Pride is an increasingly bizarre spectacle of self-regard. It started life, in 1972, as a very positive cry for gay liberation. It was a gathering of gay men and lesbians demanding greater autonomy and the dismantling of laws that still punished certain forms of gay sex even following the partial decriminalisation of homosexuality in 1967. But in recent years it has become more about identity than autonomy; more a therapeutic demand for validation than a political cry for liberation; more an exercise in collective narcissism than collective agitation. And it’s one the bourgeoisie has completely fallen in love with. This year’s Pride was awash with capitalist cash. Sponsors included Barclays, PricewaterhouseCoopers, Starbucks, Tesco, Virgin, Vodafone and NBC Universal. Corporations fall over each other to pump the money they make on the backs of the working class into this gathering of largely middle-class identitarians. The same capitalist class that contributed to the crushing of the mining industry in places like Durham now throws its filthy lucre at Pride in London.

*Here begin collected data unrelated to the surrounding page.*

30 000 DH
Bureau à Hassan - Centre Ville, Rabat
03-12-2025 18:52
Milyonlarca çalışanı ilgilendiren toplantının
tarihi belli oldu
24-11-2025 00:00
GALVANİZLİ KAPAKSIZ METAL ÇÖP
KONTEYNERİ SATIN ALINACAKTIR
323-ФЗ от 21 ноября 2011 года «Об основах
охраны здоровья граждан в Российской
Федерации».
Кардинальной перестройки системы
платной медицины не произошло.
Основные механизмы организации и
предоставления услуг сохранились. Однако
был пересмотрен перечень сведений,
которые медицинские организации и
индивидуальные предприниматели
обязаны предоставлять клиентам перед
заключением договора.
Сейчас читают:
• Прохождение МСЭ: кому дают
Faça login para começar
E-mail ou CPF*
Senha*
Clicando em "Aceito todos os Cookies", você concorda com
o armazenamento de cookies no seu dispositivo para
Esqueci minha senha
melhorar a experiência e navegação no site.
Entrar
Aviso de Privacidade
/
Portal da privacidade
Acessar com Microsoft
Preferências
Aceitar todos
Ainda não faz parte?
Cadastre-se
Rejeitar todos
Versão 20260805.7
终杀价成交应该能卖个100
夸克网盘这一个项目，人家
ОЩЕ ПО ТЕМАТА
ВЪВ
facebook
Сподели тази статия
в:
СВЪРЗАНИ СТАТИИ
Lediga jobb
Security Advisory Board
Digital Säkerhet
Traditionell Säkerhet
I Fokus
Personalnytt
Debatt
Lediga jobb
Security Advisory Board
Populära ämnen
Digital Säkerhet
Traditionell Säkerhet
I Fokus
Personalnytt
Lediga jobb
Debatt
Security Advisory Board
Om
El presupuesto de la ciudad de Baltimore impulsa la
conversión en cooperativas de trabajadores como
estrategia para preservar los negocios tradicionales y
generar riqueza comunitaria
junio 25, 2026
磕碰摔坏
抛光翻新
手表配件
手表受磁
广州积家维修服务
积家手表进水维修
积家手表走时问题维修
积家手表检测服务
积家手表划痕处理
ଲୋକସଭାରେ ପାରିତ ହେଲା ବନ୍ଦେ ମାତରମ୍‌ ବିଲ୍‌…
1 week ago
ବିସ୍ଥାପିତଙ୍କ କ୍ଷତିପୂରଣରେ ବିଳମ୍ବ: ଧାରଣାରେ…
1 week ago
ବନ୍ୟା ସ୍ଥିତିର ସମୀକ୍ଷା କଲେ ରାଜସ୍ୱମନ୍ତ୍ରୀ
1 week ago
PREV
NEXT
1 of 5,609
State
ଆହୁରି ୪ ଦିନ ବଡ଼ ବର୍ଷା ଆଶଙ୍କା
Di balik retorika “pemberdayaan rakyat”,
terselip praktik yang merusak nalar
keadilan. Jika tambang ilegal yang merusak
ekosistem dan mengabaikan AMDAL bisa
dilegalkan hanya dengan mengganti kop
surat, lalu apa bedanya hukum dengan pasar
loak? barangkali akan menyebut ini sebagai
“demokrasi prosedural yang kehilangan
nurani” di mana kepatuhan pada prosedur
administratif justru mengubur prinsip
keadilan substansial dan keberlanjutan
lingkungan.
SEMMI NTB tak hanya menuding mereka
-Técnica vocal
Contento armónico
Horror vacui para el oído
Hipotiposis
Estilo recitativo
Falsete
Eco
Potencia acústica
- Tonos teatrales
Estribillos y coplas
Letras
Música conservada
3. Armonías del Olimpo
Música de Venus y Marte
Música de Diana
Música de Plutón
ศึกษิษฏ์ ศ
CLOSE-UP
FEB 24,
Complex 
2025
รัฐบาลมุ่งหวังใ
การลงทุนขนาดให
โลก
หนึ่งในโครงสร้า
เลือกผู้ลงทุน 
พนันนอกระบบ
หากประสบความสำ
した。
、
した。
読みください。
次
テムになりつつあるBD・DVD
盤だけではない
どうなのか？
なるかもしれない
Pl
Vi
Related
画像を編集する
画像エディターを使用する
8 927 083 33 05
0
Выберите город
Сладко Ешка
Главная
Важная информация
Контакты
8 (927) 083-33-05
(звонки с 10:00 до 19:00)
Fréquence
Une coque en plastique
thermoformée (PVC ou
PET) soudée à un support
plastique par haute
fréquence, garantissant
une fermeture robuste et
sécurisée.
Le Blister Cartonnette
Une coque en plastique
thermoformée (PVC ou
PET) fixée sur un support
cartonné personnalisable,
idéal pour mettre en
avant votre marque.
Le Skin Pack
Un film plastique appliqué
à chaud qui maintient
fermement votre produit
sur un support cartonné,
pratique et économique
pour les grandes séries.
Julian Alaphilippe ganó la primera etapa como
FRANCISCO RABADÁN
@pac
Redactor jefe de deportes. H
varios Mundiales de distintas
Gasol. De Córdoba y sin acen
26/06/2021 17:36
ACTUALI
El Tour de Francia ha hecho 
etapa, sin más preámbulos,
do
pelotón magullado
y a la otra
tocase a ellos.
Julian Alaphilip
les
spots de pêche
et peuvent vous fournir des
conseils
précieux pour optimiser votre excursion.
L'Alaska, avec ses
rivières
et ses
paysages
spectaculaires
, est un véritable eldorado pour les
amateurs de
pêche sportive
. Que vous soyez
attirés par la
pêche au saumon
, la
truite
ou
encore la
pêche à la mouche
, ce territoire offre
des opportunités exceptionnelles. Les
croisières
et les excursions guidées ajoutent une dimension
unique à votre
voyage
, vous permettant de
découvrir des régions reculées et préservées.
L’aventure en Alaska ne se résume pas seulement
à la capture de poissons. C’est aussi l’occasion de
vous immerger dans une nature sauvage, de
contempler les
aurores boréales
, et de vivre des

Some older gay-rights activists, including the legendary Peter Tatchell, have criticised the corporatisation of Pride. This year Tatchell complained that ‘the ideals of LGBT equality are barely visible’ anymore, and instead we have a party-like event that ‘big corporations see as a PR opportunity to fete LGBT consumers’. But these criticisms miss the mark somewhat. It’s not that Pride has been hijacked by big business keen to tap into the Pink Pound. It’s that in playing a key role in institutionalising the politics of self-regard, in assisting with the shifting of the radical political focus from the economy to identity, from questions of power to issues of esteem, Pride lends itself beautifully to the reorganisation of 21st-century capitalist society in a way that benefits those in power. Pride and its participants haven’t simply become the targets of capitalism; Pride is capitalism. Pride is the new face of capitalism, a glossy, pink manifestation of a new bourgeois ideology that seeks to pacify the populous through depoliticising the economy and politicising lifestyle and culture.